Certain retaliatory measures are automatically null and void. Whistleblowers may, within 15 days of being notified, apply to the competent court for such a measure to be declared null and void and for its cessation to be ordered and/or for compensation for the harm suffered.
There is a simple legal presumption that any harm suffered by the whistleblower is due to their act of whistleblowing, shifting the burden of proof to the opposing party.

Whistleblowers have immunity under the Law of 2023. They shall not be deemed to have breached any disclosure restrictions, face liability for reporting/disclosing information, or be held liable in legal proceedings, provided their actions were in good faith as a result of reports or public disclosures made under the Law of 2023.

Whistleblowers are only protected by the Law of 2023 if they reasonably believed their reports were true, the reported information falls under the scope of the law, and they engaged in internal, external, or public disclosure.
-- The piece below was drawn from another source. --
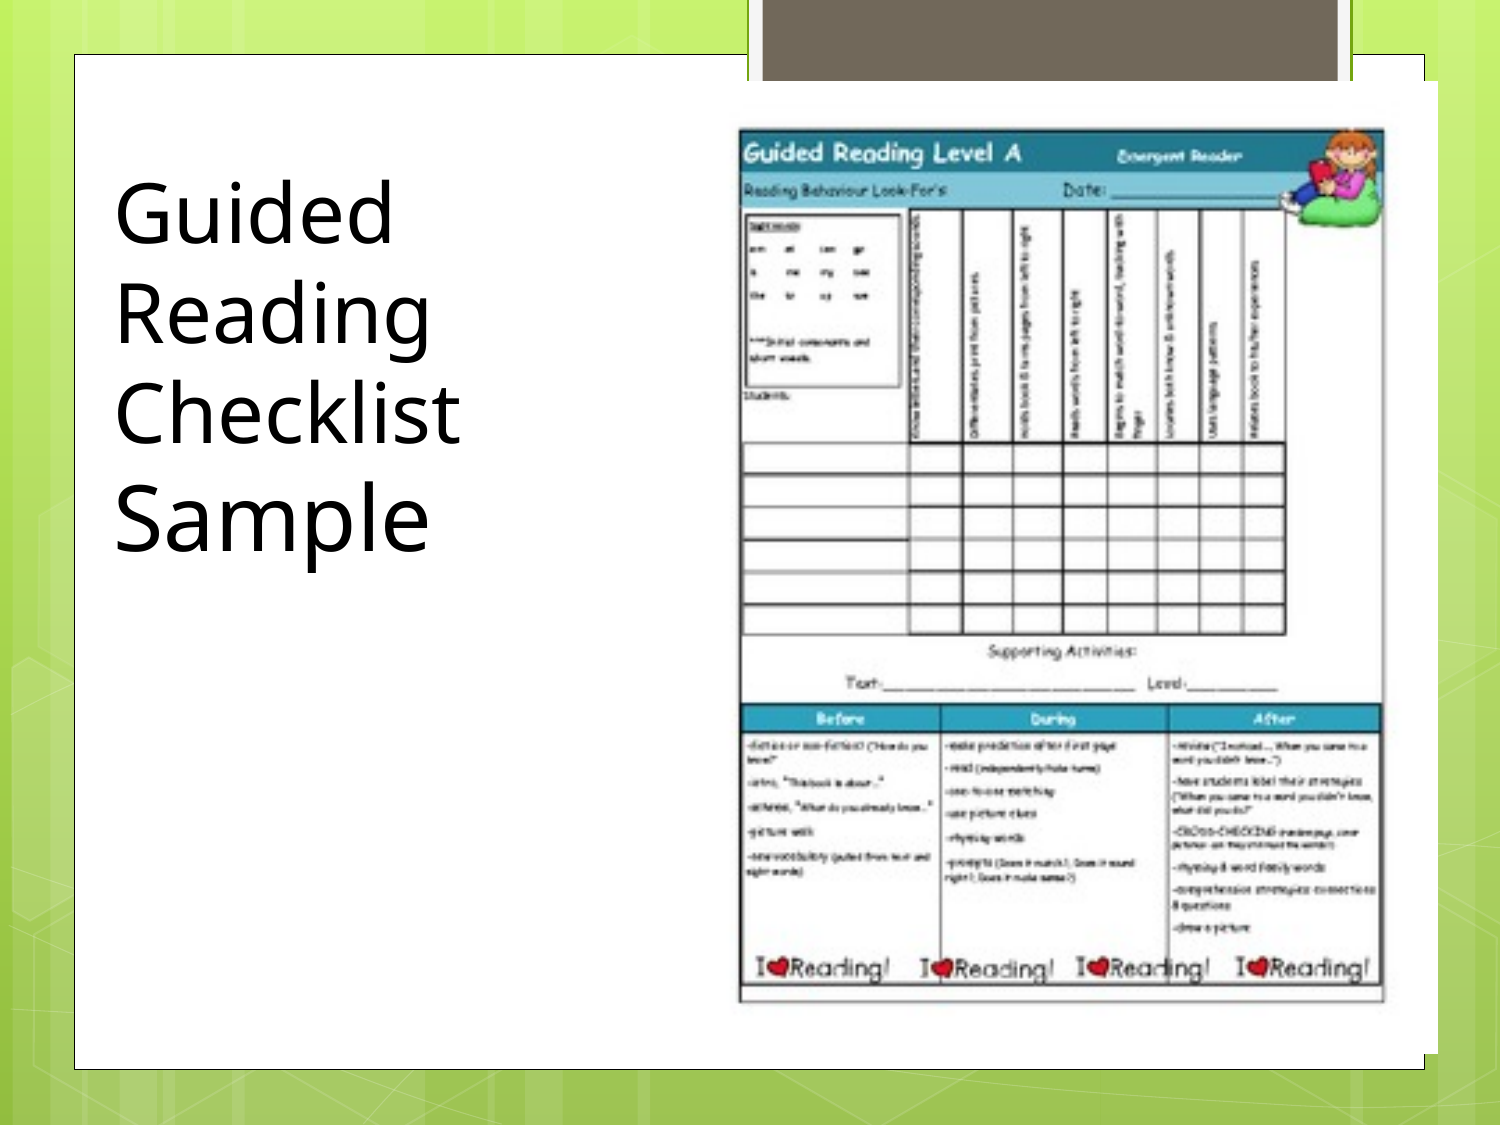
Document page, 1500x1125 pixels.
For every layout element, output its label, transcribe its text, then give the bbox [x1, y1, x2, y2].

picture [686, 81, 1438, 1054]
text_box Guided Reading Checklist Sample [98, 152, 576, 578]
Protection extends to those who were initially anonymous but later identified.


Those taking retaliatory actions against whistleblowers or obstructing reports can face fines ranging from €1,250 to €250,000. For repeat offenses within five years, the maximum fine can be doubled. These fines are pronounced by the Reporting Office.

Whistleblowers who falsely report or disclose information face potential imprisonment (8 days to 3 months) and fines (€1,500 to €50,000). Additionally, they can be held civilly liable for any damages caused by their false reports.